60 коп. – кило белого хлеба! 50 коп. – литр керосина! Москва ворчит. В очередях злые, голодные, усталые люди ругают власть и проклинают жизнь. Нигде не слышно ни одного слова в защиту ненавистных большевиков. Скачут вверх рыночные цены, от повышения цены на хлеб и на другие предметы широкого потребления захватывает дух. И невольно в голову приходит мысль: что же будет дальше, когда сейчас вдвое подорожал хлеб, и картошка на рынке стоит 5 рублей осьмушка , в то время как в государственном магазине ее вовсе нет? Что же рабочие будут есть зимой, когда сейчас нет ни овощей, ничего?

Все магазины Москвы делятся на несколько разрядов: коммерческие магазины, в которых есть очень много всяких продуктов, отпускающиеся всем желающим. В этих магазинах всегда чувствуется оживление: у прилавков толпятся разукрашенные и намазанные, нарядно одетые барыни, так называемая советская аристократия (по секрету, конечно), состоящая в большинстве случаев из евреек, жен коммунистов и ответственных работников. Здесь совсем нет простого люда и большие помещения магазинов пропитаны запахом разнообразных духов.

Коммерческие магазины находятся на шумных центральных улицах Москвы. Большие их витрины богато разукрашены, и никому с первого взгляда не придет в голову мысль, что все это стоит сумасшедших денег и что по этой-то очень простой причине в них не видно рабочих. Уже около двух лет государство занимается подобной спекуляцией и, безжалостно уничтожая частников-нэпманов, создает государственного нэпмана.

Рядом с этими шикарными магазинами почти незаметны маленькие скромные лавочки с небольшими, но полными всяких продуктов витринами, и не раз соблазнившийся прохожий пытался заходить во внутрь, но неизменно останавливался у входа, прочтя вывеску «закрытый распределитель». Не все могут получать оттуда продукты.

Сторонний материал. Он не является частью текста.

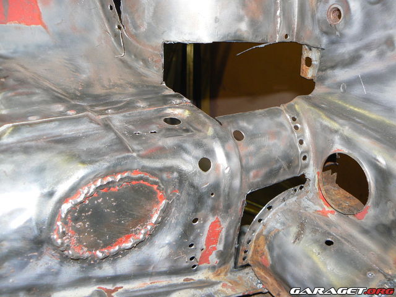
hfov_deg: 51.4
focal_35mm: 36
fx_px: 412
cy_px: 148
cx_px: 198
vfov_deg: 39.7
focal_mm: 6
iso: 100
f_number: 2.8
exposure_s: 1/30
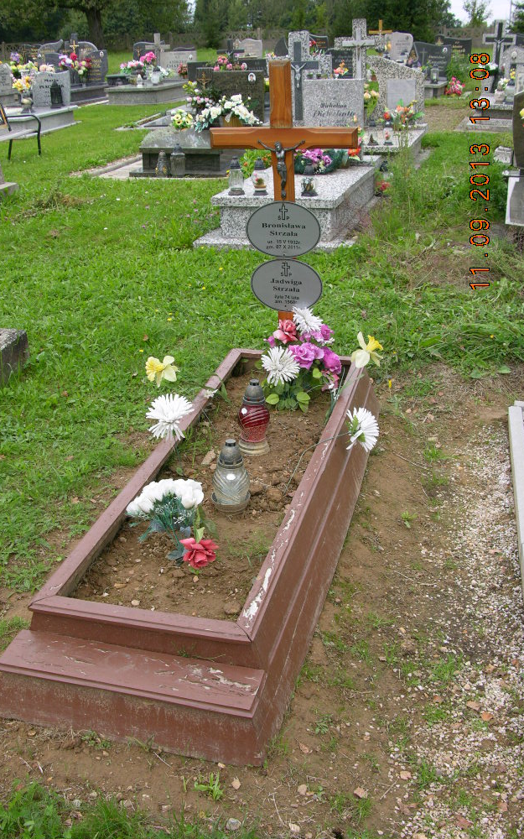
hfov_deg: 33.5
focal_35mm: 38
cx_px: 226
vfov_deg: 51.5
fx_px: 868
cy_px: 415
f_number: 4.5
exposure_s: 1/140
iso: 50
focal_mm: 8.9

Вдоль Тверской и особенно Петровки среди пестрых разнообразных вывесок можно встретить крупное объявление над входной дверью «Торгсин». Это своего рода музеи и выставки довоенных времен. Здесь есть решительно все, и коммерческие магазины покажутся против этих совсем низшими. Торговля с иностранцами идет очень бойко, так как в сущности торгуют прекрасно и с советскими гражданами: тащи только золото и серебро. Эти «Торгсины» наглядно показали, насколько упали наши деньги и что наш рубль равен одной копейке золотом.

И, наконец, четвертый и самый многочисленный разряд магазинов – это государственные кооперативы, палатки и т. д. Они рассыпаны на обширных московских окраинах вдали от шикарных городских улиц. Большую часть времени в них совсем не видно людей, за исключением тех дней, когда рабочим и служащим выдают их жалкие пайки. Тогда здесь толпятся громадные очереди, слышатся брань и крики.

Вечер

Какое ужасное настроение было у меня в первые два-три дня. Я с ужасом спрашивала себя: «Что же будет дальше, если сейчас я дошла до этого». Целыми вечерами, полными бездействия и тоски, я слонялась из угла в угол, из комнаты в комнату и временами думала, что схожу с ума. Каким отчаянием и безнадежной щемящей тоской наполнялось сердце! Звуки рояля и заунывные песни раздавались в комнате. «Господи! Да что со мной? – спрашивала я в тоске. – Неужели так будет каждый день?» И мысль об опиуме вновь и вновь приходили мне в голову. Негодование и злость душили меня, казалось нервы каждую минуту собираются лопнуть. Я задыхалась в этой ужасной и тягостной атмосфере, грызла пальцы, хватаясь за голову, мне хотелось плакать, рыдать… Но я терпела, со спокойным лицом разговаривала с мамой, а отвернувшись, мучительно кусала губы, еле сдерживая слезы. Появилось непреодолимое желание броситься кому-нибудь на шею, прильнуть к чьей-либо любящей, все понимающей груди и расплакаться, не сдерживаясь и по-детски. О, какой одинокой чувствовала я себя в эти минуты, какой покинутой и ненужной.